Дымный след уносит в сторону сильным порывистым ветром, но яркий желтый огонек настырно летит по направлению к ней. Не долетев метров двухсот, истлел и угасает.
«Что это? Они заметили меня? Что это было?!» – всхлипывает Анна.
В молодой женщине вспыхнула надежда, одновременно со второй ракетой желтого цвета. И она выпущена точно в ее направлении.
– Я здесь! – собрав последние силы, кричит и машет рукой Воронец. – Здесь!..
Вскоре замечает повернувшие к ней лодки.
И в тот же миг эмоции берут верх: она стучит по воде кулаком, рыдает…
Выбраться из причалившей к трапу надувной лодки Анне помогает коренастый мичман. На трапе она отстраняется от помощника и самостоятельно поднимается на палубу корабля; на каменном лице – ни единого следа от минутного срыва.
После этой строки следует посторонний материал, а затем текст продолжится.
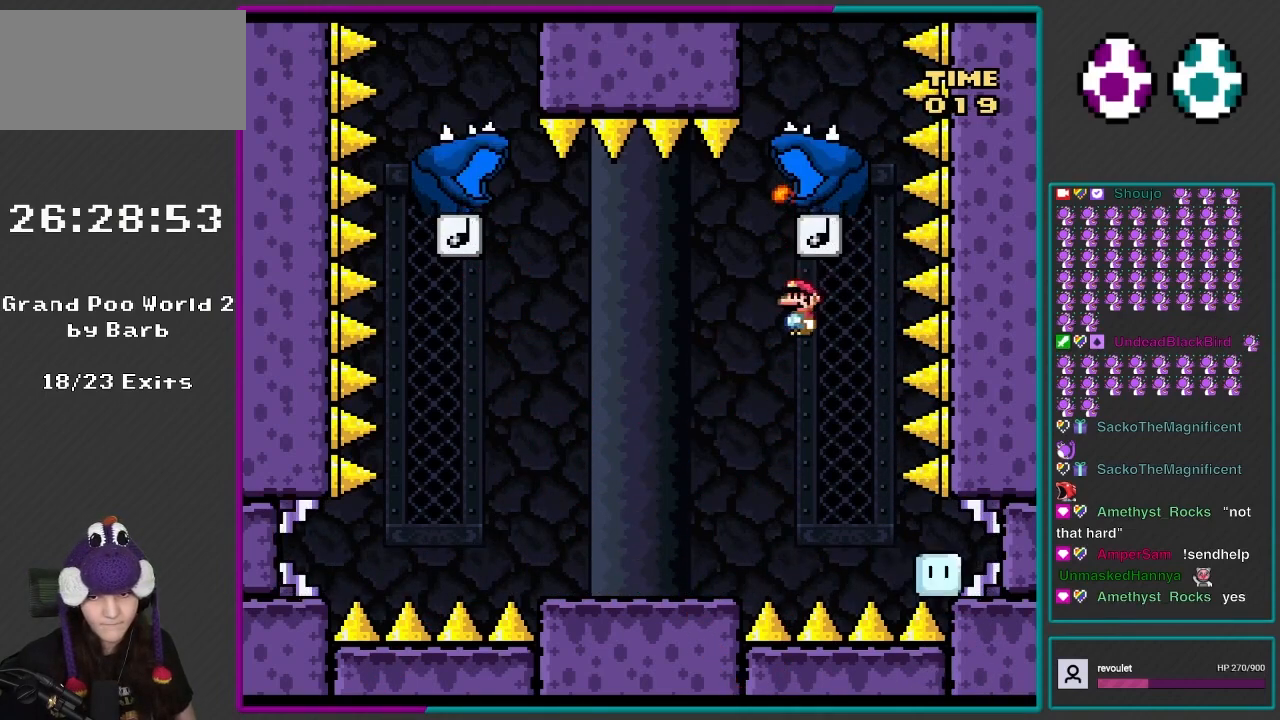
{"buttons": ["X", "DPAD_UP", "DPAD_LEFT"], "events": [[383, "A", "up"]]}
Генерал делает шаг навстречу, подает руку, но получает в ответ лишь произнесенную ровным, немного усталым голосом фразу:
– Я делала все, как вы просили, ни на шаг не отступая от инструкций. Довольны?
– Как вы себя чувствуете? Помощь врача требуется? – заботливо интересуется Сергей Сергеевич.
– Нет.
– Тогда я провожу вас до ангара – переоденетесь. А потом прошу в мою каюту. Там все и расскажете толком.
Она идет к трапу, ведущему на вертолетную площадку, и внезапно натыкается на Симонова. Молодой человек изумлен ее решительностью и выдержкой. Удивлена и Анна. Тем, что ни разу за прошедшие часы не вспомнила об Александре.
Он желает что-то сказать, но женщина, мельком взглянув сквозь него, опускается на колено и обнимает подошедшего Босса…
* * *
– Задерживается барышня, – поглядывая на часы, говорит контр-адмирал.
Хозяин каюты постукивает костяшками пальцев по коленке и поглядывает из-под кустистых бровей на вестового. Молодой матрос в белом осторожно переставляет с подноса на стол стаканы с горячим чаем.
– Она женщина и должна привести себя в порядок, – переводит генерал взгляд на карту. – Кроме того, о самом главном она успела сообщить по пути в вертолетный ангар.
Помимо Сергея Сергеевича, в каюте находятся трое: заместитель командира эскадры Черноусов, корабельный врач и старший из отряда «Фрегат-22» – капитан третьего ранга Михаил Жук. Черноусов сидит напротив и чувствует себя уверенно; военный врач и боевой пловец скромно устроились на стульях неподалеку от двери.